## WHAT IS BEING ASKED
Reproduce, word for word, all of the records; the pictures stay out.

[[ MATERIALS PROVIDED, beginning ]]

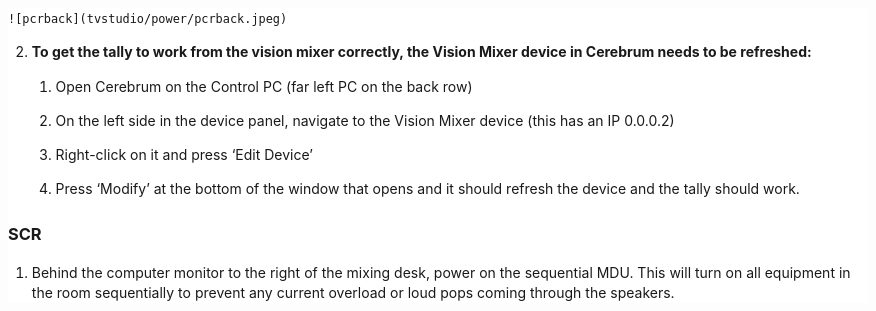    ![pcrback](tvstudio/power/pcrback.jpeg)

2. **To get the tally to work from the vision mixer correctly, the Vision Mixer device in Cerebrum needs to be refreshed:**

    1. Open Cerebrum on the Control PC (far left PC on the back row)

    2. On the left side in the device panel, navigate to the Vision Mixer device (this has an IP 0.0.0.2)

    3. Right-click on it and press ‘Edit Device’

    4. Press ‘Modify’ at the bottom of the window that opens and it should refresh the device and the tally should work.

### SCR

1. Behind the computer monitor to the right of the mixing desk, power on the sequential MDU. This will turn on all equipment in the room sequentially to prevent any current overload or loud pops coming through the speakers.
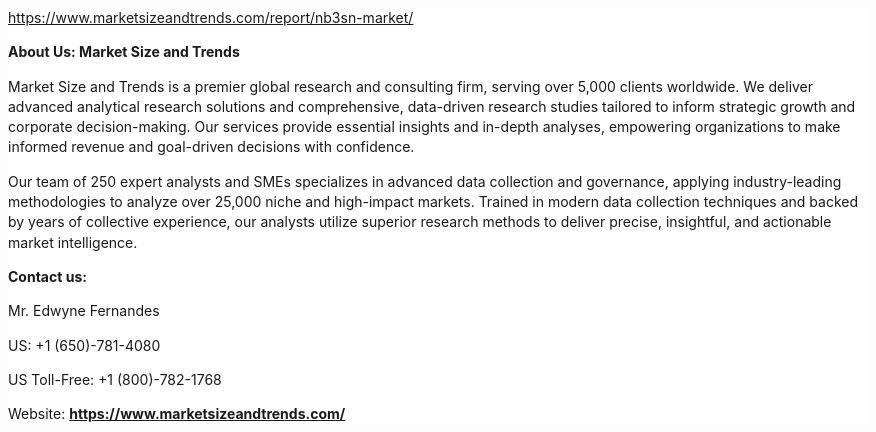 <a href="https://www.marketsizeandtrends.com/report/nb3sn-market/">https://www.marketsizeandtrends.com/report/nb3sn-market/</a></strong></p><p><strong>About Us: Market Size and Trends</strong></p><p>Market Size and Trends is a premier global research and consulting firm, serving over 5,000 clients worldwide. We deliver advanced analytical research solutions and comprehensive, data-driven research studies tailored to inform strategic growth and corporate decision-making. Our services provide essential insights and in-depth analyses, empowering organizations to make informed revenue and goal-driven decisions with confidence.</p><p>Our team of 250 expert analysts and SMEs specializes in advanced data collection and governance, applying industry-leading methodologies to analyze over 25,000 niche and high-impact markets. Trained in modern data collection techniques and backed by years of collective experience, our analysts utilize superior research methods to deliver precise, insightful, and actionable market intelligence.</p><p><strong>Contact us:</strong></p><p>Mr. Edwyne Fernandes</p><p>US: +1 (650)-781-4080</p><p>US Toll-Free: +1 (800)-782-1768</p><p>Website: <strong><a href="https://www.marketsizeandtrends.com/">https://www.marketsizeandtrends.com/</a></strong></p>
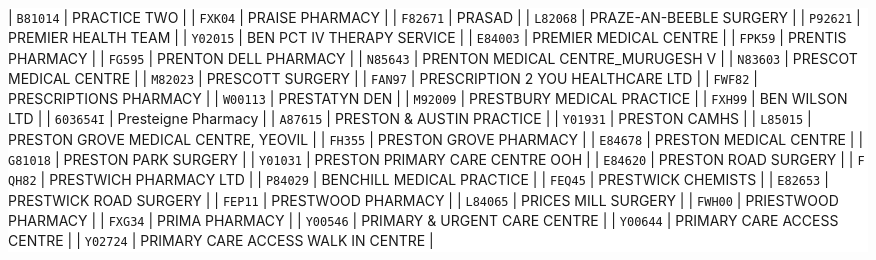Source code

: | `B81014` | PRACTICE TWO |
| `FXK04` | PRAISE PHARMACY |
| `F82671` | PRASAD |
| `L82068` | PRAZE-AN-BEEBLE SURGERY |
| `P92621` | PREMIER HEALTH TEAM |
| `Y02015` | BEN PCT IV THERAPY SERVICE |
| `E84003` | PREMIER MEDICAL CENTRE |
| `FPK59` | PRENTIS PHARMACY |
| `FG595` | PRENTON DELL PHARMACY |
| `N85643` | PRENTON MEDICAL CENTRE_MURUGESH V |
| `N83603` | PRESCOT MEDICAL CENTRE |
| `M82023` | PRESCOTT SURGERY |
| `FAN97` | PRESCRIPTION 2 YOU HEALTHCARE LTD |
| `FWF82` | PRESCRIPTIONS PHARMACY |
| `W00113` | PRESTATYN DEN |
| `M92009` | PRESTBURY MEDICAL PRACTICE |
| `FXH99` | BEN WILSON LTD |
| `603654I` | Presteigne Pharmacy |
| `A87615` | PRESTON & AUSTIN PRACTICE |
| `Y01931` | PRESTON CAMHS |
| `L85015` | PRESTON GROVE MEDICAL CENTRE, YEOVIL |
| `FH355` | PRESTON GROVE PHARMACY |
| `E84678` | PRESTON MEDICAL CENTRE |
| `G81018` | PRESTON PARK SURGERY |
| `Y01031` | PRESTON PRIMARY CARE CENTRE OOH |
| `E84620` | PRESTON ROAD SURGERY |
| `FQH82` | PRESTWICH PHARMACY LTD |
| `P84029` | BENCHILL MEDICAL PRACTICE |
| `FEQ45` | PRESTWICK CHEMISTS |
| `E82653` | PRESTWICK ROAD SURGERY |
| `FEP11` | PRESTWOOD PHARMACY |
| `L84065` | PRICES MILL SURGERY |
| `FWH00` | PRIESTWOOD PHARMACY |
| `FXG34` | PRIMA PHARMACY |
| `Y00546` | PRIMARY & URGENT CARE CENTRE |
| `Y00644` | PRIMARY CARE ACCESS CENTRE |
| `Y02724` | PRIMARY CARE ACCESS WALK IN CENTRE |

[[ MATERIALS PROVIDED, end ]]

## TASK RESPONSE
    ![pcrback](tvstudio/power/pcrback.jpeg)

2. **To get the tally to work from the vision mixer correctly, the Vision Mixer device in Cerebrum needs to be refreshed:**

    1. Open Cerebrum on the Control PC (far left PC on the back row)

    2. On the left side in the device panel, navigate to the Vision Mixer device (this has an IP 0.0.0.2)

    3. Right-click on it and press ‘Edit Device’

    4. Press ‘Modify’ at the bottom of the window that opens and it should refresh the device and the tally should work.

### SCR

1. Behind the computer monitor to the right of the mixing desk, power on the sequential MDU. This will turn on all equipment in the room sequentially to prevent any current overload or loud pops coming through the speakers.
 <a href="https://www.marketsizeandtrends.com/report/nb3sn-market/">https://www.marketsizeandtrends.com/report/nb3sn-market/</a></strong></p><p><strong>About Us: Market Size and Trends</strong></p><p>Market Size and Trends is a premier global research and consulting firm, serving over 5,000 clients worldwide. We deliver advanced analytical research solutions and comprehensive, data-driven research studies tailored to inform strategic growth and corporate decision-making. Our services provide essential insights and in-depth analyses, empowering organizations to make informed revenue and goal-driven decisions with confidence.</p><p>Our team of 250 expert analysts and SMEs specializes in advanced data collection and governance, applying industry-leading methodologies to analyze over 25,000 niche and high-impact markets. Trained in modern data collection techniques and backed by years of collective experience, our analysts utilize superior research methods to deliver precise, insightful, and actionable market intelligence.</p><p><strong>Contact us:</strong></p><p>Mr. Edwyne Fernandes</p><p>US: +1 (650)-781-4080</p><p>US Toll-Free: +1 (800)-782-1768</p><p>Website: <strong><a href="https://www.marketsizeandtrends.com/">https://www.marketsizeandtrends.com/</a></strong></p>
Source code

: | `B81014` | PRACTICE TWO |
| `FXK04` | PRAISE PHARMACY |
| `F82671` | PRASAD |
| `L82068` | PRAZE-AN-BEEBLE SURGERY |
| `P92621` | PREMIER HEALTH TEAM |
| `Y02015` | BEN PCT IV THERAPY SERVICE |
| `E84003` | PREMIER MEDICAL CENTRE |
| `FPK59` | PRENTIS PHARMACY |
| `FG595` | PRENTON DELL PHARMACY |
| `N85643` | PRENTON MEDICAL CENTRE_MURUGESH V |
| `N83603` | PRESCOT MEDICAL CENTRE |
| `M82023` | PRESCOTT SURGERY |
| `FAN97` | PRESCRIPTION 2 YOU HEALTHCARE LTD |
| `FWF82` | PRESCRIPTIONS PHARMACY |
| `W00113` | PRESTATYN DEN |
| `M92009` | PRESTBURY MEDICAL PRACTICE |
| `FXH99` | BEN WILSON LTD |
| `603654I` | Presteigne Pharmacy |
| `A87615` | PRESTON & AUSTIN PRACTICE |
| `Y01931` | PRESTON CAMHS |
| `L85015` | PRESTON GROVE MEDICAL CENTRE, YEOVIL |
| `FH355` | PRESTON GROVE PHARMACY |
| `E84678` | PRESTON MEDICAL CENTRE |
| `G81018` | PRESTON PARK SURGERY |
| `Y01031` | PRESTON PRIMARY CARE CENTRE OOH |
| `E84620` | PRESTON ROAD SURGERY |
| `FQH82` | PRESTWICH PHARMACY LTD |
| `P84029` | BENCHILL MEDICAL PRACTICE |
| `FEQ45` | PRESTWICK CHEMISTS |
| `E82653` | PRESTWICK ROAD SURGERY |
| `FEP11` | PRESTWOOD PHARMACY |
| `L84065` | PRICES MILL SURGERY |
| `FWH00` | PRIESTWOOD PHARMACY |
| `FXG34` | PRIMA PHARMACY |
| `Y00546` | PRIMARY & URGENT CARE CENTRE |
| `Y00644` | PRIMARY CARE ACCESS CENTRE |
| `Y02724` | PRIMARY CARE ACCESS WALK IN CENTRE |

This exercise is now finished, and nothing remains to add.